In the Element of Statistical Learning, Chapter 3, we know that the linear regression is scale-invariant since the scale matrix for coefficient will be canceled eventually, but the Ridge regression doesn't have it? Since the form of Ridge coefficient has the closed-form
$$
\beta = (X^{T}X + \lambda I)^{-1}X^{T}Y,
$$
I don't see why the scale-invariance doesn't hold in here?
Can anyone suggest a prove of it?
Ridge Regression – Why the Ridge Regression Is Not Scale-Invariant?
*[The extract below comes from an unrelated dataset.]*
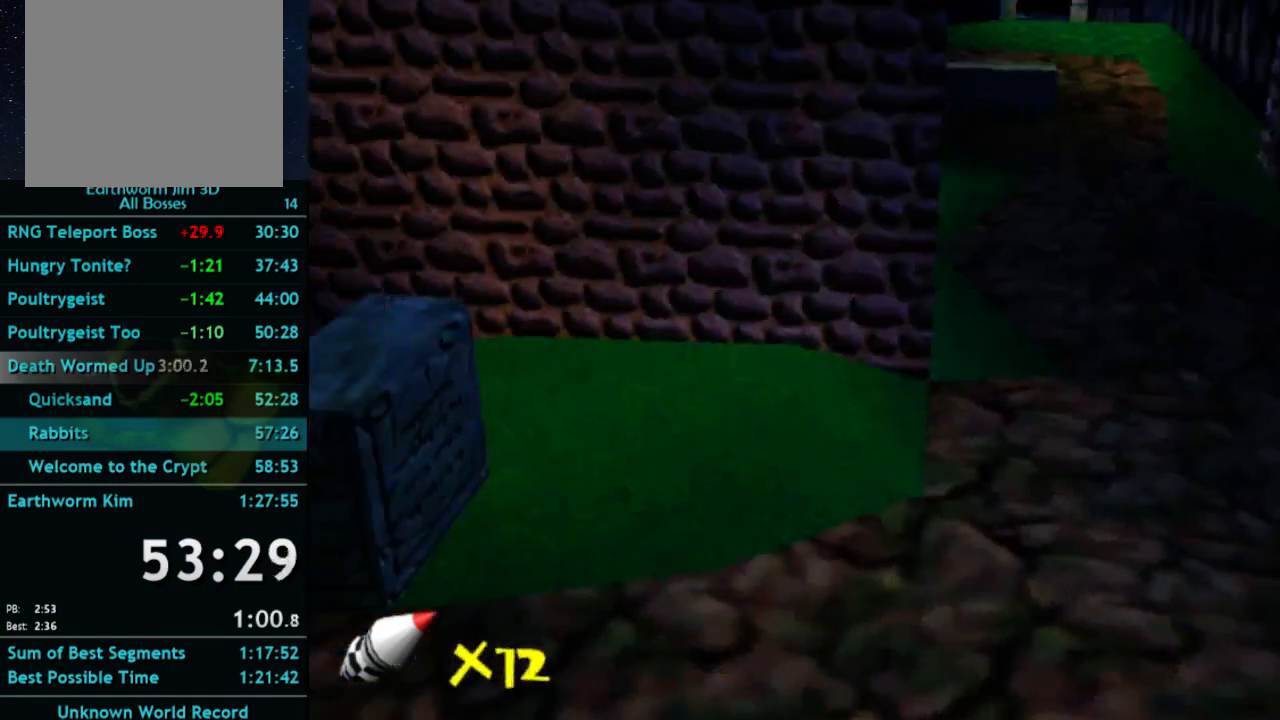
{"buttons": [], "left_stick": "up-right", "right_stick": "center", "events": [[100, "left_stick", "up-right"], [267, "left_stick", "right"], [300, "X", "down"], [367, "A", "down"], [367, "X", "up"], [400, "A", "up"], [500, "left_stick", "up-right"]]}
regressionridge regression
Best Answer
The intuition here is that there's a sleight-of-hand happening when you use the same symbol $X$ for both the original data and the rescaled data. It's misleading because the rescaling $\tilde{X}= XD$ is not the same as the original $X$, so we should make that explicit and write down how we're rescaling.
We can demonstrate this by considering two cases, first with the original units in $X$ and second the case where we use a rescaled matrix $\tilde{X}= XD$ where $D$ is a diagonal matrix that has all positive entries on the diagonal. If $X$ has shape $n \times p$ then $D$ has shape $p \times p$. (You can actually use any $D_{ii} \neq 0$ but "rescaling" is almost always meant to be restricted to multiplication by a positive scalar.)
In the first case, we have $$\beta(X) = (X^TX + \lambda I)^{-1}X^T y$$ which is just as written in the question.
In the second case, we apply the rescaling to $X$ and we have $$\begin{aligned} \beta(\tilde{X}) &= (\tilde{X}^T\tilde{X} + \lambda I)^{-1}\tilde{X}^T y\\ &= (DX^TXD + \lambda I)^{-1}D X^Ty \\ &= (D(X^\top X + \lambda D^{-2})D)^{-1}DX^Ty \\ &= D^{-1}(X^T X + \lambda D^{-2})^{-1}X^Ty \end{aligned}$$
(remembering that $D$ is diagonal, so $D^T = D$).
From this we can conclude that the coefficients $\beta_X$ and $\beta_\tilde{X}$ are only the same if $D=I$.
The final line shows that the rescaling two effects on the coefficients.